## [Texte du document]
Vladimir Poutine manie à la perfection l'arme du gaz. Le maître du Kremlin a toujours fait des dossiers énergétiques un des pivots de sa diplomatie. Sur le front géopolitique, la stratégie russe du gaz en Europe était très claire ces dernières années : contourner le plus possible l'Ukraine pour livrer les pays européens sans avoir à payer de taxes au passage, et affaiblir du même coup un pays qui ose depuis de nombreuses années défier le Kremlin en se rapprochant de l'Union européenne. En 2011, à Vyborg, au nord-ouest de Saint-Pétersbourg, Vladimir Poutine, alors chef du gouvernement russe, explicite la conception russe de la « sécurité énergétique » en soulignant que le gazoduc Nord Stream (premier du nom) qui vient d'ouvrir entre la Russie et l'Allemagne mettrait fin « à la tentation de l'Ukraine de bénéficier de sa position exclusive ». Au forum économique international de Saint-Pétersbourg, la même année, le PDG de Gazprom, Alexeï Miller, est lui aussi très clair : « Surmontez votre peur de la Russie, ou manquez de gaz. » Pour l'Ukraine, cette stratégie russe sur le gaz est potentiellement une catastrophe : Naftogaz, société publique, contribue chaque année à hauteur de 10 % au budget de l'État.

## [Entrées fournies]

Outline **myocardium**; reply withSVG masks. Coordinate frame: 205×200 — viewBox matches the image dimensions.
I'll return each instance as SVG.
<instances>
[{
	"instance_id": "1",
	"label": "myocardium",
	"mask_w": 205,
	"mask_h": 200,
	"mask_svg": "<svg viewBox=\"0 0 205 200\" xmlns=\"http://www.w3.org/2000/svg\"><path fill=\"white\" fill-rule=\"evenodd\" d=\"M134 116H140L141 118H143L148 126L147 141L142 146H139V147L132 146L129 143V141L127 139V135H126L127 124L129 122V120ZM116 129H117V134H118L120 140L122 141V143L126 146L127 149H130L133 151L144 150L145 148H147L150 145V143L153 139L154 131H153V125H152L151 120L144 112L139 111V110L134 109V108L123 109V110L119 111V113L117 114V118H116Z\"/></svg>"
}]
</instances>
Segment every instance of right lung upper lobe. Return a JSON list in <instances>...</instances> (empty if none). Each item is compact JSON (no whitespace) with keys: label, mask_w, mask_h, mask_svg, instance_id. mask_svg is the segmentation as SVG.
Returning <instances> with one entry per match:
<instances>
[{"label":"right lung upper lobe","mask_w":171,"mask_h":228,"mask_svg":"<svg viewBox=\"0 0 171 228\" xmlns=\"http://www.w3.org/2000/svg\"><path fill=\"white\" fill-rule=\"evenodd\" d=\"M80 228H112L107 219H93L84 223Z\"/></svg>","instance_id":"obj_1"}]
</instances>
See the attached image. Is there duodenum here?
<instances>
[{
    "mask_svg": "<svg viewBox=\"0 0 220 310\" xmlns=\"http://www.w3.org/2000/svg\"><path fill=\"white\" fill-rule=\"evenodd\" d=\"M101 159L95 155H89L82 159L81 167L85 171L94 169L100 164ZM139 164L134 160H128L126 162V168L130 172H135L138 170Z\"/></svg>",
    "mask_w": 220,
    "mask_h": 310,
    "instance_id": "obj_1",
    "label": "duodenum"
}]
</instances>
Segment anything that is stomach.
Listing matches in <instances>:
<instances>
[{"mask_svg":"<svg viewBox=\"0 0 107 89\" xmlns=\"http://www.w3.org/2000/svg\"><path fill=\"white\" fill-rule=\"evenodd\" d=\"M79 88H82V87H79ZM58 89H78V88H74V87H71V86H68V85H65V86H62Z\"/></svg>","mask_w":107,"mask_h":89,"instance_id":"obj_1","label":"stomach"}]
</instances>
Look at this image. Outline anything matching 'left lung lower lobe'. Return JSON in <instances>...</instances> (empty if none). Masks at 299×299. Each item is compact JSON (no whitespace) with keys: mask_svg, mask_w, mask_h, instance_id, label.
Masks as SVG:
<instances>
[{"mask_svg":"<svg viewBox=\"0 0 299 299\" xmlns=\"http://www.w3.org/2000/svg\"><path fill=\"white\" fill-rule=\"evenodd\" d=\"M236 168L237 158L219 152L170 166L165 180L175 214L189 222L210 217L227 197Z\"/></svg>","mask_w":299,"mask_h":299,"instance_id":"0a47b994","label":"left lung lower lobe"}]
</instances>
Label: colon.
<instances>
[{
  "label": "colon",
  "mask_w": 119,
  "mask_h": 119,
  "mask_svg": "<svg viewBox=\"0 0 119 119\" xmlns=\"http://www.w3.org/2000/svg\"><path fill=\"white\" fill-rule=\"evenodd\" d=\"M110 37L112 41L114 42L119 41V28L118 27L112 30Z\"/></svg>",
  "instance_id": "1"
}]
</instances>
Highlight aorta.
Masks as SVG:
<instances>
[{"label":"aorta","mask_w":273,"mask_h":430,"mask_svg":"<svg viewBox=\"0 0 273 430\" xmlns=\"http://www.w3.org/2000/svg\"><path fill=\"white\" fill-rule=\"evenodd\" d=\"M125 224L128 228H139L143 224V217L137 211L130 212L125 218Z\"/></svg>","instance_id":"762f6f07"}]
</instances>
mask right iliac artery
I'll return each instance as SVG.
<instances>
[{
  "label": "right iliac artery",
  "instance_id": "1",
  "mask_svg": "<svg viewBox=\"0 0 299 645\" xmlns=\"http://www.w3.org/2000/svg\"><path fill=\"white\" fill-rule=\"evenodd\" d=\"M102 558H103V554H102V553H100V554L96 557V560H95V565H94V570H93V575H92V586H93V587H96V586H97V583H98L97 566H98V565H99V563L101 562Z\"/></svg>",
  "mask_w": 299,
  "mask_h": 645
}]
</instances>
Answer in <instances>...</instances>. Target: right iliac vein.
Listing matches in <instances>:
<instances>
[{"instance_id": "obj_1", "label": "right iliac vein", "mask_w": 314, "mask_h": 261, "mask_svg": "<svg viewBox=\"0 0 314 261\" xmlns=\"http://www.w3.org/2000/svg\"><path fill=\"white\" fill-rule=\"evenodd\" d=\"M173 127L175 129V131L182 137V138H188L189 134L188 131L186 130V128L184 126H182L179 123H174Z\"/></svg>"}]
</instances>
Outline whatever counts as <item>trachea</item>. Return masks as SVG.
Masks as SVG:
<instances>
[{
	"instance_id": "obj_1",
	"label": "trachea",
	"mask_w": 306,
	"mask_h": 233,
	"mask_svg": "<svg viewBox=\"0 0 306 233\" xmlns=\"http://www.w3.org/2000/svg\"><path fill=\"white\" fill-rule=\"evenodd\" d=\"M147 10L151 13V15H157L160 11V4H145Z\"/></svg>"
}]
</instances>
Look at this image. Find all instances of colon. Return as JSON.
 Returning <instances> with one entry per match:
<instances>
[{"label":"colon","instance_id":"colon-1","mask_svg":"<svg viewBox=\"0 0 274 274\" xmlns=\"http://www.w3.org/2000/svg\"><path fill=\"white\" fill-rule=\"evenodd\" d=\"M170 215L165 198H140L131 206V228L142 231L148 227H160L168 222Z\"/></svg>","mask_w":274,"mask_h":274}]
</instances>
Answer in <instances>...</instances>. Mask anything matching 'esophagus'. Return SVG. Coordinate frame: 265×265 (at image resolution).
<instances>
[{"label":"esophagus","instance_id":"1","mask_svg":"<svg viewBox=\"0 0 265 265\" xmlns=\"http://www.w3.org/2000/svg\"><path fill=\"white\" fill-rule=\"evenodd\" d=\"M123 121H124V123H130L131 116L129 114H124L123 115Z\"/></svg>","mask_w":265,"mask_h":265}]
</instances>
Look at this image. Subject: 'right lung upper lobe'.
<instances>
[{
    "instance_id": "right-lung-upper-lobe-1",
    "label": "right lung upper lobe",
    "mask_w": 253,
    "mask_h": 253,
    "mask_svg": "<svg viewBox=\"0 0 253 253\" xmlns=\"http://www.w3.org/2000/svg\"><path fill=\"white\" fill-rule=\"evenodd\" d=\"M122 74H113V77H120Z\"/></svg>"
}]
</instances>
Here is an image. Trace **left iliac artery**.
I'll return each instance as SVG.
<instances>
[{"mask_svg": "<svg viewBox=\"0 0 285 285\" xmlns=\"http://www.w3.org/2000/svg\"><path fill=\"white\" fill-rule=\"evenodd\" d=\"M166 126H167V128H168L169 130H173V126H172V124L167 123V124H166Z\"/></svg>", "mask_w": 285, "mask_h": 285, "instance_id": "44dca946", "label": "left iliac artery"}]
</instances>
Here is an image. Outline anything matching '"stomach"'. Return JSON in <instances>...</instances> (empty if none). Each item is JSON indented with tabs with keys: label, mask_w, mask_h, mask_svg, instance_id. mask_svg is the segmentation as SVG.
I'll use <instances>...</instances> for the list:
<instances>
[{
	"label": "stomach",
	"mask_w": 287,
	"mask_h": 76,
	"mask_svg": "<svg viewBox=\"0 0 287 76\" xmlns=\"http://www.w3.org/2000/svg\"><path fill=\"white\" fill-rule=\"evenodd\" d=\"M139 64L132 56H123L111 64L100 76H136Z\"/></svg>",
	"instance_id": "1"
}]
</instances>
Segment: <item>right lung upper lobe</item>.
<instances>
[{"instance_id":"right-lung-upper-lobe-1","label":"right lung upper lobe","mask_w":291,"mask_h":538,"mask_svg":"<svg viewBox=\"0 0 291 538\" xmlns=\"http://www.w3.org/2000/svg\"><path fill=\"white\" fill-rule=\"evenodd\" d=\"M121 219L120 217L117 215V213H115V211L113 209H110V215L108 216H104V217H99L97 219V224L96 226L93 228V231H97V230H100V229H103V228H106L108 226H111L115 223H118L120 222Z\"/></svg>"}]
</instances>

## [Travail à faire]
A – Rassemblez toutes les lignes des entrées qui contiennent la chaîne « iliac », en les recopiant telles quelles.
B – Poursuivez le texte sur la stratégie gazière russe après sa dernière phrase.
Le texte et les entrées n'ont pas la même origine.

## [Résultats obtenus]
A –
mask right iliac artery
  "label": "right iliac artery",
Answer in <instances>...</instances>. Target: right iliac vein.
[{"instance_id": "obj_1", "label": "right iliac vein", "mask_w": 314, "mask_h": 261, "mask_svg": "<svg viewBox=\"0 0 314 261\" xmlns=\"http://www.w3.org/2000/svg\"><path fill=\"white\" fill-rule=\"evenodd\" d=\"M173 127L175 129V131L182 137V138H188L189 134L188 131L186 130V128L184 126H182L179 123H174Z\"/></svg>"}]
Here is an image. Trace **left iliac artery**.
[{"mask_svg": "<svg viewBox=\"0 0 285 285\" xmlns=\"http://www.w3.org/2000/svg\"><path fill=\"white\" fill-rule=\"evenodd\" d=\"M166 126H167V128H168L169 130H173V126H172V124L167 123V124H166Z\"/></svg>", "mask_w": 285, "mask_h": 285, "instance_id": "44dca946", "label": "left iliac artery"}]

B –
De fait, la multiplication depuis bientôt vingt ans des conflits sur le gaz entre la Russie et l'Ukraine, mais également l'accélération du dérèglement climatique ont amené plusieurs grandes puissances à intégrer la notion de « sécurité énergétique » à leurs problématiques de défense, certains états-majors en faisant même une priorité. Pas la France : « Encore en 2017, quand on évoquait le sujet de l'indépendance énergétique, on vous regardait avec des grands yeux au sein de l'État français », déplore l'un des représentants de l'industrie nucléaire hexagonale. Qui ajoute : « Les Russes se sont réjouis de la décision d'Angela Merkel de sortir du nucléaire. Ils savaient qu'ils allaient pouvoir tenir les Allemands par le gaz. »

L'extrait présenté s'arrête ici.